Given records section start
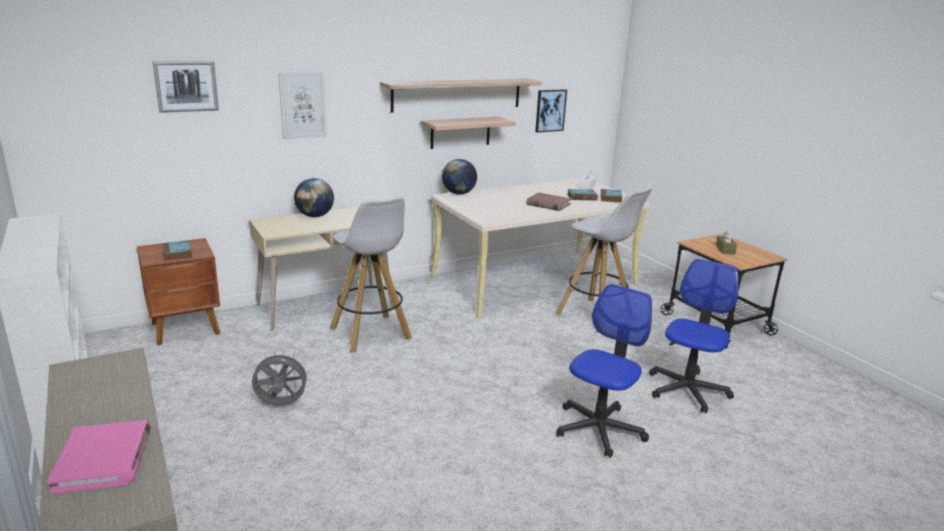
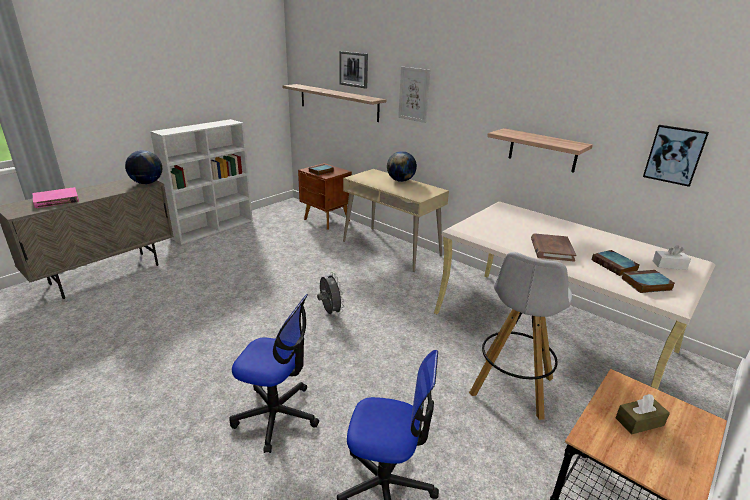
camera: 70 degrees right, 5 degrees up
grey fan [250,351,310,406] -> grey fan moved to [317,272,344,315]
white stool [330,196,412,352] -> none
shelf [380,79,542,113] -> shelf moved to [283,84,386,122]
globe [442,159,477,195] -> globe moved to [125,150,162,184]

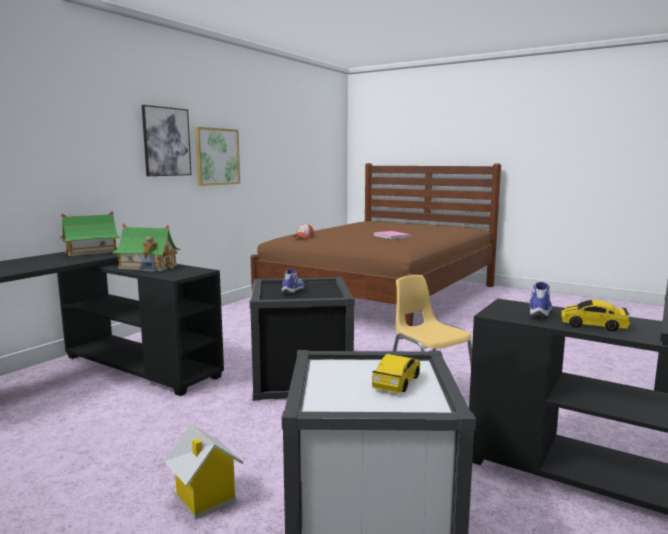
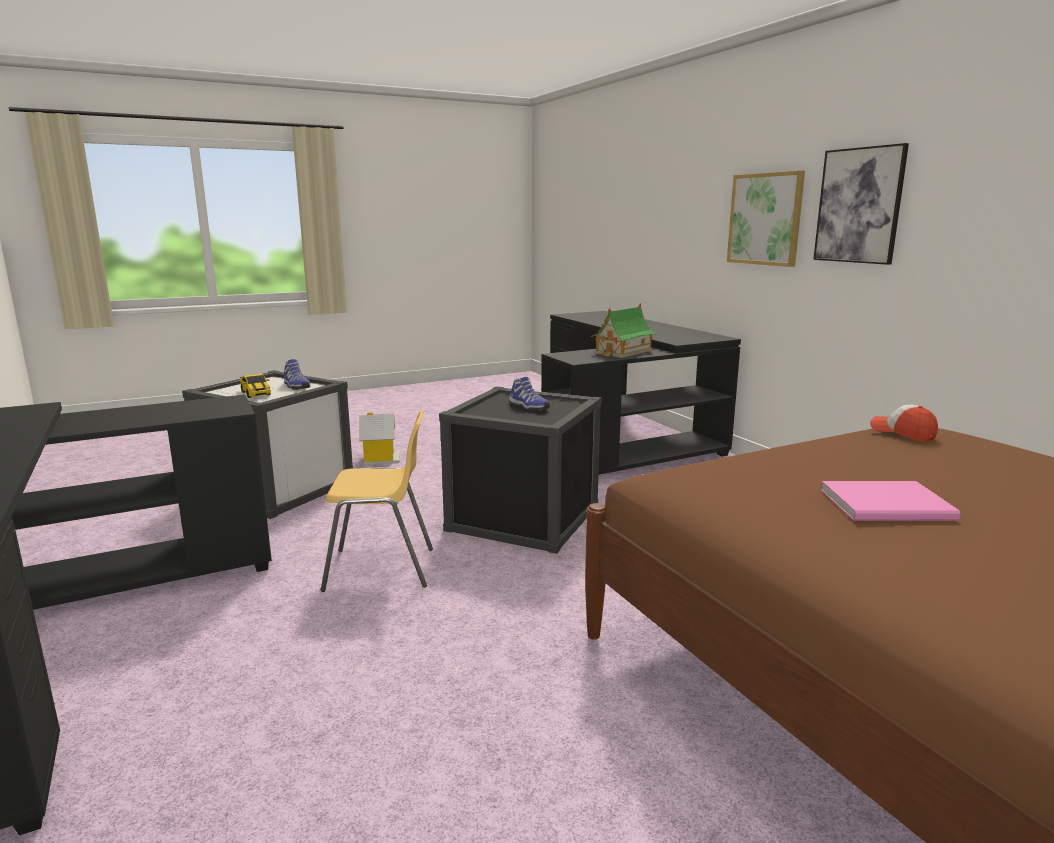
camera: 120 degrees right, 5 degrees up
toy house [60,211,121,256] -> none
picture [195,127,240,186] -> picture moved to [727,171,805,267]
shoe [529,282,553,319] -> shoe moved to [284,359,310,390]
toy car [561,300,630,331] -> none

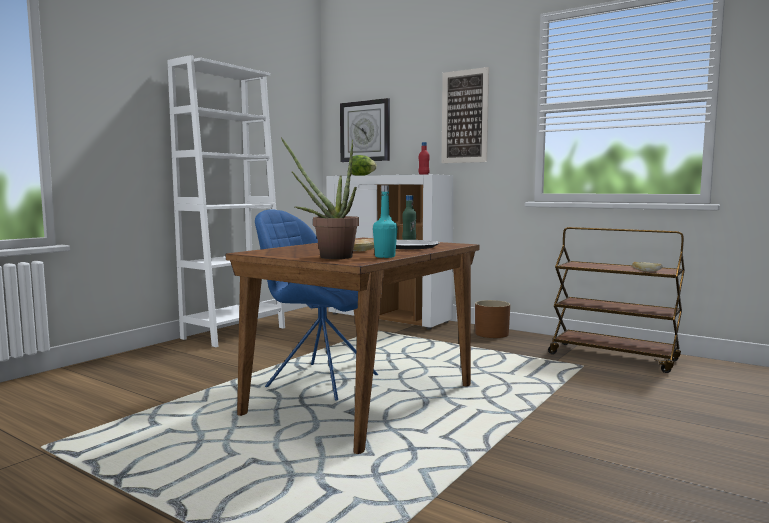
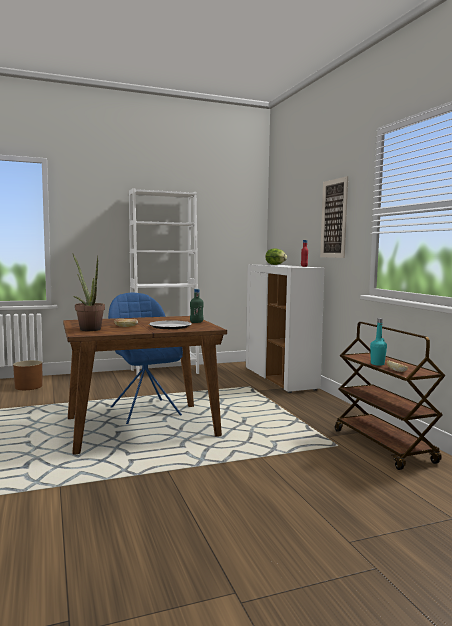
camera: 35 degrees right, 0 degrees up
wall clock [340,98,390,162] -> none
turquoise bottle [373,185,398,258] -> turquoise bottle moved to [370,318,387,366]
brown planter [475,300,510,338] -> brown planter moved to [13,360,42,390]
Given records section end
Set down again, exactly, the lines from the one with "shelf [380,79,542,113] ->" to the last line of the data, both included and pictures excluded.

Response>
shelf [380,79,542,113] -> shelf moved to [283,84,386,122]
globe [442,159,477,195] -> globe moved to [125,150,162,184]

camera: 120 degrees right, 5 degrees up
toy house [60,211,121,256] -> none
picture [195,127,240,186] -> picture moved to [727,171,805,267]
shoe [529,282,553,319] -> shoe moved to [284,359,310,390]
toy car [561,300,630,331] -> none

camera: 35 degrees right, 0 degrees up
wall clock [340,98,390,162] -> none
turquoise bottle [373,185,398,258] -> turquoise bottle moved to [370,318,387,366]
brown planter [475,300,510,338] -> brown planter moved to [13,360,42,390]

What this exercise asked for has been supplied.